Тяжелые темно-синие шторы мешали солнечному свету проникнуть внутрь, но тонкая яркая полоска вертикально сочилась в крохотную щель. Волтуар подошел к окну и раздвинул шторы. Я на секунду прищурилась, а затем с любопытством осмотрелась. Письменный стол стоял у окна, ничуть не хуже тех, что были в кабинетах у правителей. Массивное кресло с высокой спинкой было обито белоснежным бархатом, а может, схожим сукном. Позолоченная лепнина делала его похожим на миниатюрный трон. У стены, обшитой светло-голубыми обоями, примостился низкий белоснежный диванчик, а в контраст ему, рядышком — крохотный, темный столик. Из такого же темного дерева в углу, возле дивана, высился книжный шкаф; его полки уже плотно занимали свитки, стопки бумаг, книги, расписные статуэтки животных и несколько горшочков с пышными фиалками.

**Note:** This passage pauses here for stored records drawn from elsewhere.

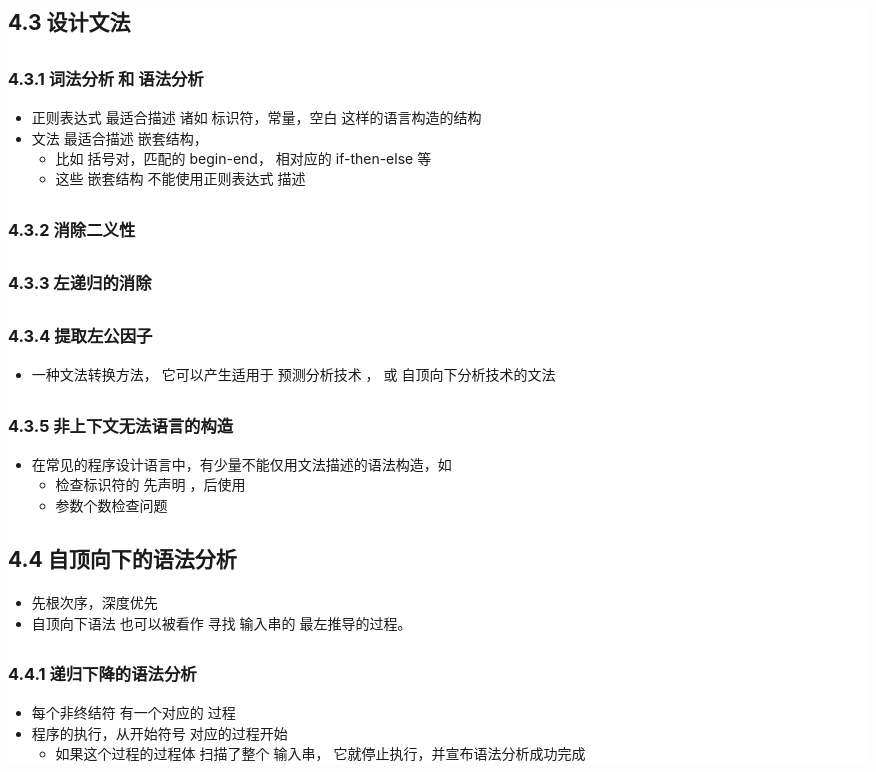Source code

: 
<h2 id="560528d0b73d6b4a61e1a6a71d7f569c"></h2>


## 4.3 设计文法
 
<h2 id="1216b8c7bea3aa1328863494bb45c004"></h2>


### 4.3.1 词法分析 和 语法分析

 - 正则表达式 最适合描述 诸如 标识符，常量，空白 这样的语言构造的结构
 - 文法 最适合描述 嵌套结构，
    - 比如 括号对，匹配的 begin-end， 相对应的 if-then-else 等
    - 这些 嵌套结构 不能使用正则表达式 描述

<h2 id="7de67b397b21fd33cbc2ad8eafadf695"></h2>


### 4.3.2 消除二义性

<h2 id="2181b71677679669d44656861c7312b6"></h2>


### 4.3.3 左递归的消除

<h2 id="62961a2a67269df0bba078841c3d3c60"></h2>


### 4.3.4 提取左公因子
 
 - 一种文法转换方法， 它可以产生适用于 预测分析技术 ， 或 自顶向下分析技术的文法

<h2 id="c023cb268f92b92f996c83105478c4cd"></h2>


### 4.3.5 非上下文无法语言的构造

 - 在常见的程序设计语言中，有少量不能仅用文法描述的语法构造，如
    - 检查标识符的 先声明 ，后使用
    - 参数个数检查问题

<h2 id="5d03a38287eda286563354f3e44aaec9"></h2>


## 4.4 自顶向下的语法分析

 - 先根次序，深度优先
 - 自顶向下语法 也可以被看作 寻找 输入串的 最左推导的过程。

<h2 id="d80f9da510bd9d19b21483ed8cd19347"></h2>


### 4.4.1 递归下降的语法分析

 - 每个非终结符 有一个对应的 过程
 - 程序的执行，从开始符号 对应的过程开始
    - 如果这个过程的过程体  扫描了整个 输入串， 它就停止执行，并宣布语法分析成功完成
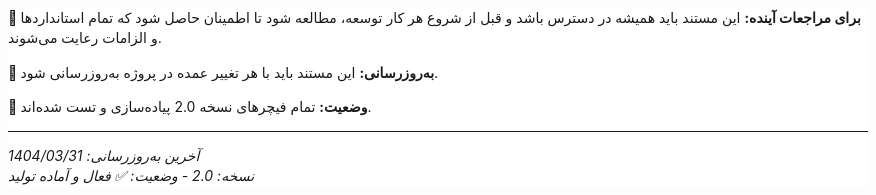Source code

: 
**📧 برای مراجعات آینده:** این مستند باید همیشه در دسترس باشد و قبل از شروع هر کار توسعه، مطالعه شود تا اطمینان حاصل شود که تمام استانداردها و الزامات رعایت می‌شوند.

**🔄 به‌روزرسانی:** این مستند باید با هر تغییر عمده در پروژه به‌روزرسانی شود.

**🎯 وضعیت:** تمام فیچرهای نسخه 2.0 پیاده‌سازی و تست شده‌اند.

---
*آخرین به‌روزرسانی: 1404/03/31*  
*نسخه: 2.0 - وضعیت: ✅ فعال و آماده تولید*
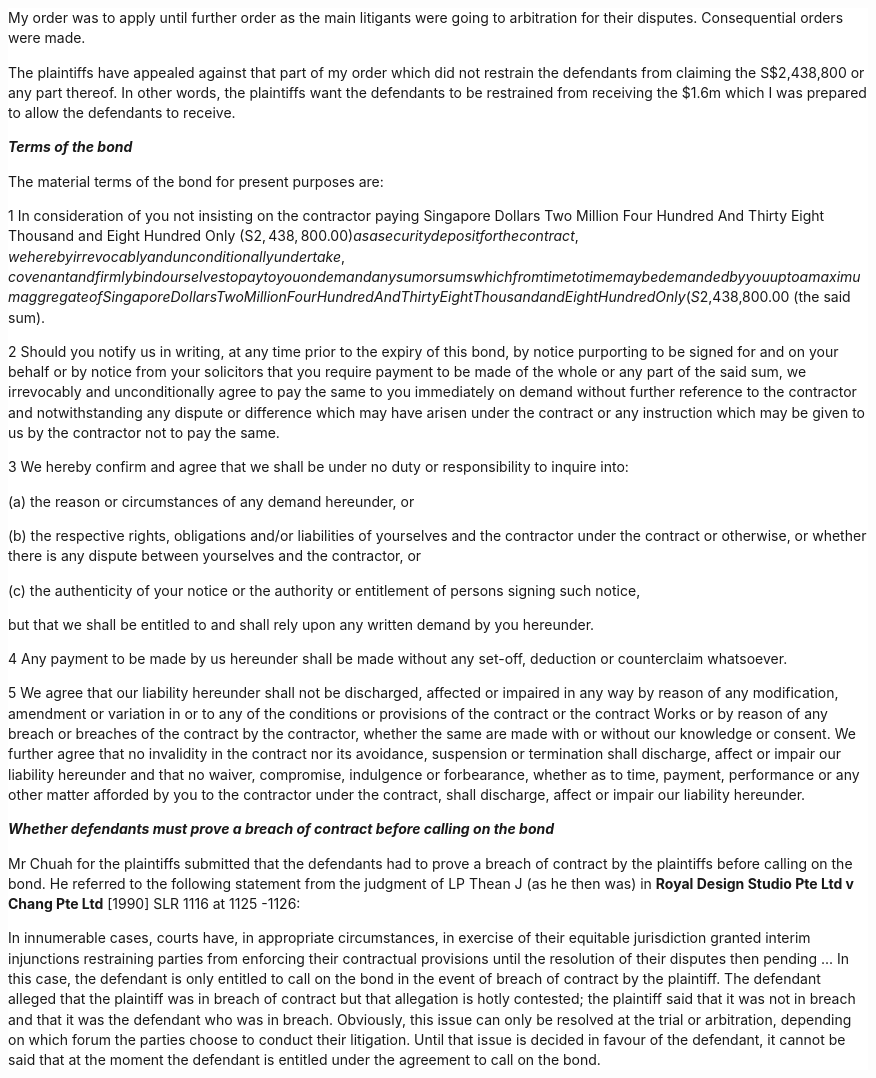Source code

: My order was to apply until further order as the main litigants were going to arbitration for their disputes. Consequential orders were made. 

The plaintiffs have appealed against that part of my order which did not restrain the defendants from claiming the S$2,438,800 or any part thereof. In other words, the plaintiffs want the defendants to be restrained from receiving the $1.6m which I was prepared to allow the defendants to receive. 

**_Terms of the bond_** 

The material terms of the bond for present purposes are: 

 1 In consideration of you not insisting on the contractor paying Singapore Dollars Two Million Four Hundred And Thirty Eight Thousand and Eight Hundred Only (S$2,438,800.00) as a security deposit for the contract, we hereby irrevocably and unconditionally undertake, covenant and firmly bind ourselves to pay to you on demand any sum or sums which from time to time may be demanded by you up to a maximum aggregate of Singapore Dollars Two Million Four Hundred And Thirty Eight Thousand and Eight Hundred Only (S$2,438,800.00 (the said sum). 

 2 Should you notify us in writing, at any time prior to the expiry of this bond, by notice purporting to be signed for and on your behalf or by notice from your solicitors that you require payment to be made of the whole or any part of the said sum, we irrevocably and unconditionally agree to pay the same to you immediately on demand without further reference to the contractor and notwithstanding any dispute or difference which may have arisen under the contract or any instruction which may be given to us by the contractor not to pay the same. 

 3 We hereby confirm and agree that we shall be under no duty or responsibility to inquire into: 

 (a) the reason or circumstances of any demand hereunder, or 


 (b) the respective rights, obligations and/or liabilities of yourselves and the contractor under the contract or otherwise, or whether there is any dispute between yourselves and the contractor, or 

 (c) the authenticity of your notice or the authority or entitlement of persons signing such notice, 

 but that we shall be entitled to and shall rely upon any written demand by you hereunder. 

 4 Any payment to be made by us hereunder shall be made without any set-off, deduction or counterclaim whatsoever. 

 5 We agree that our liability hereunder shall not be discharged, affected or impaired in any way by reason of any modification, amendment or variation in or to any of the conditions or provisions of the contract or the contract Works or by reason of any breach or breaches of the contract by the contractor, whether the same are made with or without our knowledge or consent. We further agree that no invalidity in the contract nor its avoidance, suspension or termination shall discharge, affect or impair our liability hereunder and that no waiver, compromise, indulgence or forbearance, whether as to time, payment, performance or any other matter afforded by you to the contractor under the contract, shall discharge, affect or impair our liability hereunder. 

**_Whether defendants must prove a breach of contract before calling on the bond_** 

Mr Chuah for the plaintiffs submitted that the defendants had to prove a breach of contract by the plaintiffs before calling on the bond. He referred to the following statement from the judgment of LP Thean J (as he then was) in **Royal Design Studio Pte Ltd v Chang Pte Ltd** [1990] SLR 1116 at 1125 -1126: 

 In innumerable cases, courts have, in appropriate circumstances, in exercise of their equitable jurisdiction granted interim injunctions restraining parties from enforcing their contractual provisions until the resolution of their disputes then pending ... In this case, the defendant is only entitled to call on the bond in the event of breach of contract by the plaintiff. The defendant alleged that the plaintiff was in breach of contract but that allegation is hotly contested; the plaintiff said that it was not in breach and that it was the defendant who was in breach. Obviously, this issue can only be resolved at the trial or arbitration, depending on which forum the parties choose to conduct their litigation. Until that issue is decided in favour of the defendant, it cannot be said that at the moment the defendant is entitled under the agreement to call on the bond. 
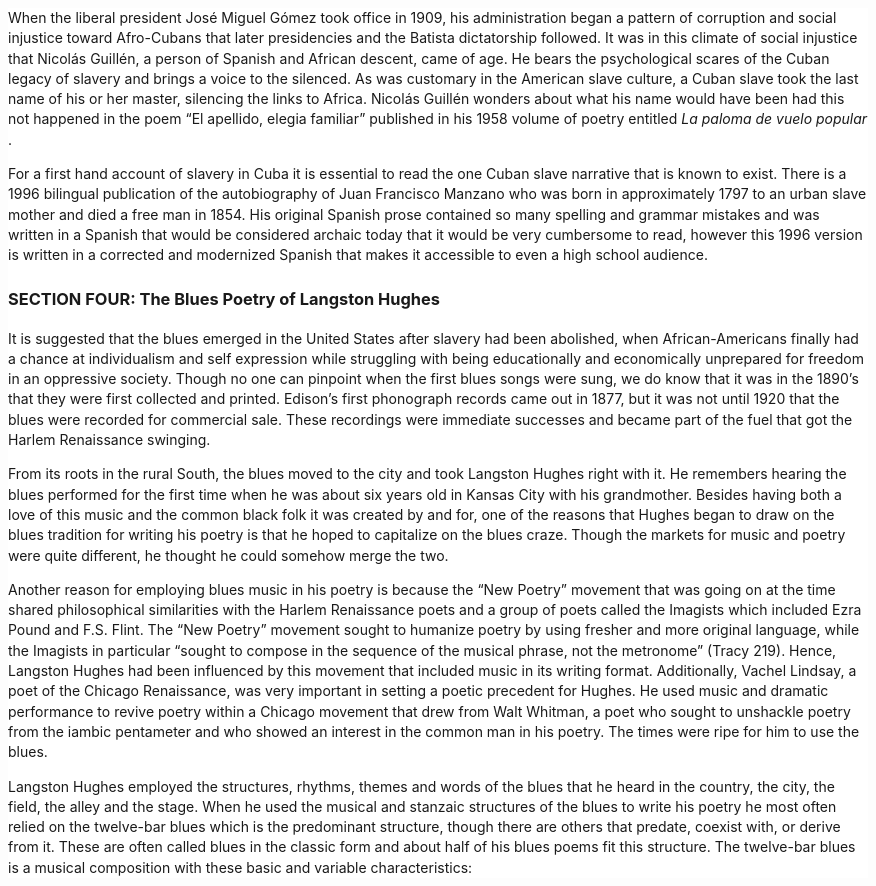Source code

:   When the liberal president José Miguel Gómez took office in 1909, his administration began a pattern of corruption and social injustice toward Afro-Cubans that later presidencies and the Batista dictatorship followed. It was in this climate of social injustice that Nicolás Guillén, a person of Spanish and African descent, came of age. He bears the psychological scares of the Cuban legacy of slavery and brings a voice to the silenced. As was customary in the American slave culture, a Cuban slave took the last name of his or her master, silencing the links to Africa. Nicolás Guillén wonders about what his name would have been had this not happened in the poem “El apellido, elegia familiar” published in his 1958 volume of poetry entitled
  <i>
   La paloma de vuelo popular
  </i>
  .
 </p>
 <p>
  For a first hand account of slavery in Cuba it is essential to read the one Cuban slave narrative that is known to exist. There is a 1996 bilingual publication of the autobiography of Juan Francisco Manzano who was born in approximately 1797 to an urban slave mother and died a free man in 1854. His original Spanish prose contained so many spelling and grammar mistakes and was written in a Spanish that would be considered archaic today that it would be very cumbersome to read, however this 1996 version is written in a corrected and modernized Spanish that makes it accessible to even a high school audience.
 </p>
<h3>
  SECTION FOUR: The Blues Poetry of Langston Hughes
 </h3>
 It is suggested that the blues emerged in the United States after slavery had been abolished, when African-Americans finally had a chance at individualism and self expression while struggling with being educationally and economically unprepared for freedom in an oppressive society. Though no one can pinpoint when the first blues songs were sung, we do know that it was in the 1890’s that they were first collected and printed. Edison’s first phonograph records came out in 1877, but it was not until 1920 that the blues were recorded for commercial sale. These recordings were immediate successes and became part of the fuel that got the Harlem Renaissance swinging.
 <p>
  From its roots in the rural South, the blues moved to the city and took Langston Hughes right with it. He remembers hearing the blues performed for the first time when he was about six years old in Kansas City with his grandmother. Besides having both a love of this music and the common black folk it was created by and for, one of the reasons that Hughes began to draw on the blues tradition for writing his poetry is that he hoped to capitalize on the blues craze. Though the markets for music and poetry were quite different, he thought he could somehow merge the two.
 </p>
 <p>
  Another reason for employing blues music in his poetry is because the “New Poetry” movement that was going on at the time shared philosophical similarities with the Harlem Renaissance poets and a group of poets called the Imagists which included Ezra Pound and F.S. Flint. The “New Poetry” movement sought to humanize poetry by using fresher and more original language, while the Imagists in particular “sought to compose in the sequence of the musical phrase, not the metronome” (Tracy 219). Hence, Langston Hughes had been influenced by this movement that included music in its writing format. Additionally, Vachel Lindsay, a poet of the Chicago Renaissance, was very important in setting a poetic precedent for Hughes. He used music and dramatic performance to revive poetry within a Chicago movement that drew from Walt Whitman, a poet who sought to unshackle poetry from the iambic pentameter and who showed an interest in the common man in his poetry. The times were ripe for him to use the blues.
 </p>
 <p>
  Langston Hughes employed the structures, rhythms, themes and words of the blues that he heard in the country, the city, the field, the alley and the stage. When he used the musical and stanzaic structures of the blues to write his poetry he most often relied on the twelve-bar blues which is the predominant structure, though there are others that predate, coexist with, or derive from it. These are often called blues in the classic form and about half of his blues poems fit this structure. The twelve-bar blues is a musical composition with these basic and variable characteristics:
 </p>
<blockquote>
  <dl>
   <dt>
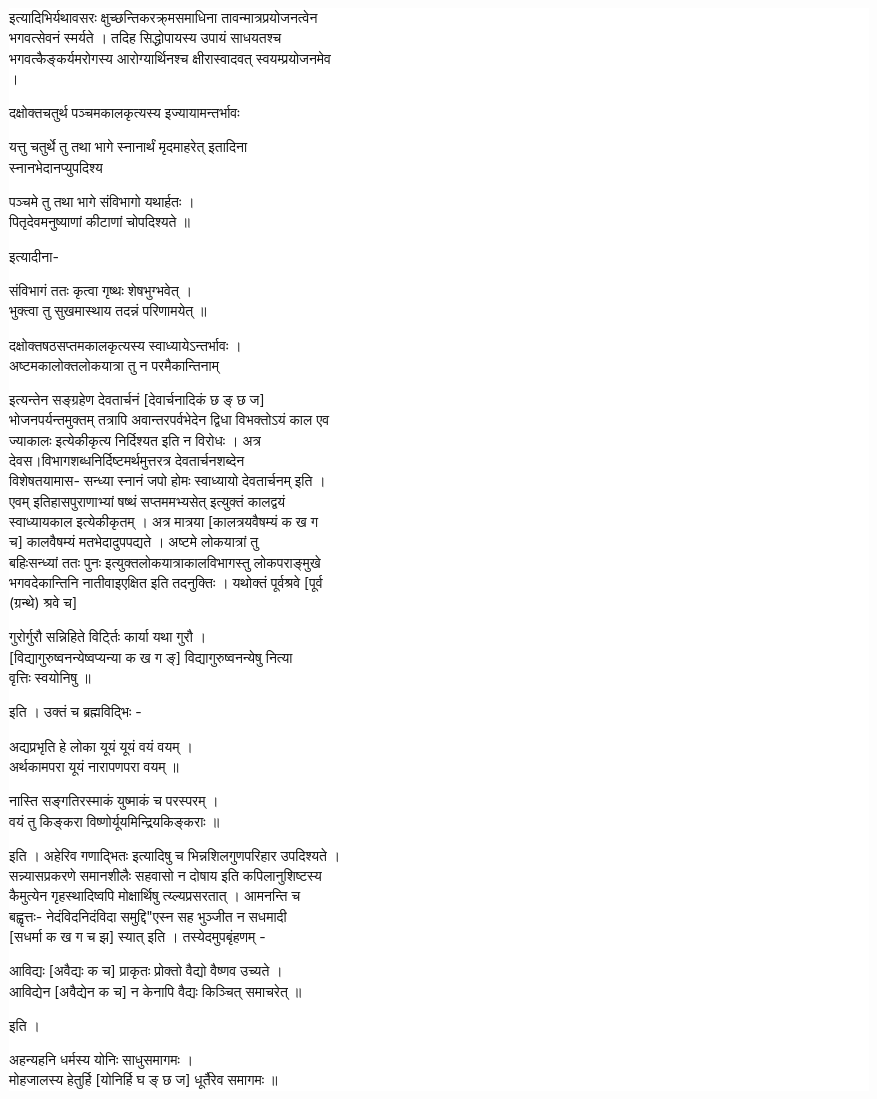 इत्यादिभिर्यथावसरः क्षुच्छन्तिकरक्र्मसमाधिना तावन्मात्रप्रयोजनत्वेन   
भगवत्सेवनं स्मर्यते । तदिह सिद्धोपायस्य उपायं साधयतश्च   
भगवत्कैङ्कर्यमरोगस्य आरोग्यार्थिनश्च क्षीरास्वादवत् स्वयम्प्रयोजनमेव   
।  
  
दक्षोक्तचतुर्थ पञ्चमकालकृत्यस्य इज्यायामन्तर्भावः  
  
यत्तु चतुर्थे तु तथा भागे स्नानार्थं मृदमाहरेत् इतादिना   
स्नानभेदानप्युपदिश्य  
  
पञ्चमे तु तथा भागे संविभागो यथार्हतः ।  
पितृदेवमनुष्याणां कीटाणां चोपदिश्यते ॥  
  
इत्यादीना-  
  
संविभागं ततः कृत्वा गृष्थः शेषभुग्भवेत् ।  
भुक्त्वा तु सुखमास्थाय तदन्नं परिणामयेत् ॥  
  
दक्षोक्तषठसप्तमकालकृत्यस्य स्वाध्यायेऽन्तर्भावः ।   
अष्टमकालोक्तलोकयात्रा तु न परमैकान्तिनाम्   
  
इत्यन्तेन सङ्ग्रहेण देवतार्चनं [देवार्चनादिकं छ ङ् छ ज]   
भोजनपर्यन्तमुक्तम् तत्रापि अवान्तरपर्वभेदेन द्विधा विभक्तोऽयं काल एव   
ज्याकालः इत्येकीकृत्य निर्दिश्यत इति न विरोधः । अत्र   
देवस।विभागशब्धनिर्दिष्टमर्थमुत्तरत्र देवतार्चनशब्देन   
विशेषतयामास- सन्ध्या स्नानं जपो होमः स्वाध्यायो देवतार्चनम् इति ।   
एवम् इतिहासपुराणाभ्यां षष्थं सप्तममभ्यसेत् इत्युक्तं कालद्वयं   
स्वाध्यायकाल इत्येकीकृतम् । अत्र मात्रया [कालत्रयवैषम्यं क ख ग   
च] कालवैषम्यं मतभेदादुपपद्यते । अष्टमे लोकयात्रां तु   
बहिःसन्ध्यां ततः पुनः इत्युक्तलोकयात्राकालविभागस्तु लोकपराङ्मुखे   
भगवदेकान्तिनि नातीवाइएक्षित इति तदनुक्तिः । यथोक्तं पूर्वश्रवे [पूर्व   
(ग्रन्थे) श्रवे च]   
  
गुरोर्गुरौ सन्निहिते विर्ट्तिः कार्या यथा गुरौ ।  
[विद्यागुरुष्वनन्येष्वप्यन्या क ख ग ङ्] विद्यागुरुष्वनन्येषु नित्या   
वृत्तिः स्वयोनिषु ॥  
  
इति । उक्तं च ब्रह्मविद्भिः -  
  
अद्यप्रभृति हे लोका यूयं यूयं वयं वयम् ।  
अर्थकामपरा यूयं नारापणपरा वयम् ॥  
  
नास्ति सङ्गतिरस्माकं युष्माकं च परस्परम् ।  
वयं तु किङ्करा विष्णोर्यूयमिन्द्रियकिङ्कराः ॥  
  
इति । अहेरिव गणाद्भितः इत्यादिषु च भिन्नशिलगुणपरिहार उपदिश्यते ।   
सन्न्यासप्रकरणे समानशीलैः सहवासो न दोषाय इति कपिलानुशिष्टस्य   
कैमुत्येन गृहस्थादिष्वपि मोक्षार्थिषु त्य्ल्यप्रसरतात् । आमनन्ति च   
बह्वृत्तः- नेदंविदनिदंविदा समुद्दि"एस्न सह भुञ्जीत न सधमादी   
[सधर्मा क ख ग च झ] स्यात् इति । तस्येदमुपबृंहणम् -  
  
आविद्यः [अवैद्यः क च] प्राकृतः प्रोक्तो वैद्यो वैष्णव उच्यते ।  
आविद्येन [अवैद्येन क च] न केनापि वैद्यः किञ्चित् समाचरेत् ॥  
  
इति ।  
  
अहन्यहनि धर्मस्य योनिः साधुसमागमः ।  
मोहजालस्य हेतुर्हि [योनिर्हि घ ङ् छ ज] धूर्तैरेव समागमः ॥  
  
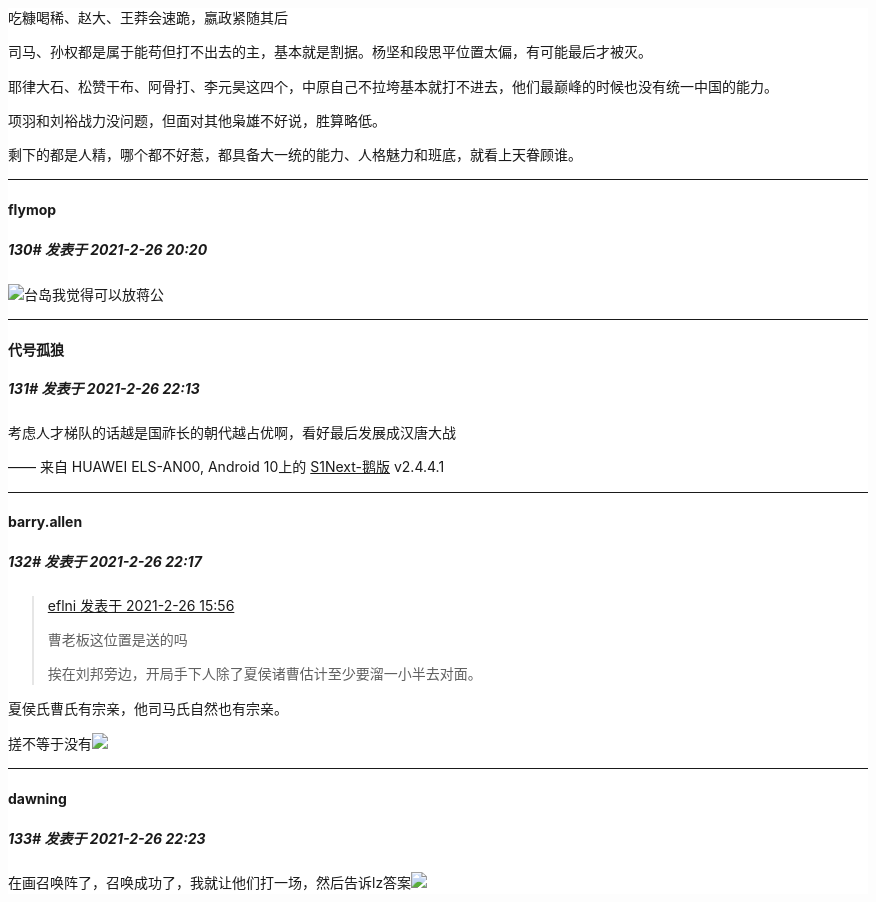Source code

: 
吃糠喝稀、赵大、王莽会速跪，嬴政紧随其后


司马、孙权都是属于能苟但打不出去的主，基本就是割据。杨坚和段思平位置太偏，有可能最后才被灭。


耶律大石、松赞干布、阿骨打、李元昊这四个，中原自己不拉垮基本就打不进去，他们最巅峰的时候也没有统一中国的能力。


项羽和刘裕战力没问题，但面对其他枭雄不好说，胜算略低。


剩下的都是人精，哪个都不好惹，都具备大一统的能力、人格魅力和班底，就看上天眷顾谁。


-----

####  flymop  
##### 130#       发表于 2021-2-26 20:20


<img src="https://static.saraba1st.com/image/smiley/face2017/001.png" referrerpolicy="no-referrer">台岛我觉得可以放蒋公


-----

####  代号孤狼  
##### 131#       发表于 2021-2-26 22:13


考虑人才梯队的话越是国祚长的朝代越占优啊，看好最后发展成汉唐大战

—— 来自 HUAWEI ELS-AN00, Android 10上的 [S1Next-鹅版](https://github.com/ykrank/S1-Next/releases) v2.4.4.1


-----

####  barry.allen  
##### 132#       发表于 2021-2-26 22:17


<blockquote><a href="httphttps://bbs.saraba1st.com/2b/forum.php?mod=redirect&amp;goto=findpost&amp;pid=50448241&amp;ptid=1989825" target="_blank">eflni 发表于 2021-2-26 15:56</a>

曹老板这位置是送的吗

挨在刘邦旁边，开局手下人除了夏侯诸曹估计至少要溜一小半去对面。</blockquote>
夏侯氏曹氏有宗亲，他司马氏自然也有宗亲。


搓不等于没有<img src="https://static.saraba1st.com/image/smiley/face2017/053.png" referrerpolicy="no-referrer">


-----

####  dawning  
##### 133#       发表于 2021-2-26 22:23


在画召唤阵了，召唤成功了，我就让他们打一场，然后告诉lz答案<img src="https://static.saraba1st.com/image/smiley/face2017/066.png" referrerpolicy="no-referrer">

Возле шкафа висела картина в красивой раме; пестрые цветы обрамляли водопад, срывающейся в зеленые кроны.
— Посмотри туда, — подошел ко мне Волтуар и, взяв за плечи, повернул в другую сторону.
Взгляд пробежался по еще одному шкафу напротив двери, мазнул по низкому ни то столику, ни то табурету, на который неплохо бы поместилась клетка с Кешой, а затем упал на Фадрагос. Эта стена была свободна от матерчатых обоев — всего лишь штукатурка небесного тона. И прямо на ней была нанесена карта Фадрагоса. Под ней осталось место для могучего древа Жизни, а сверху по разные стороны от карты висели луна и солнце. Между небесными светилами тянулись незнакомые символы.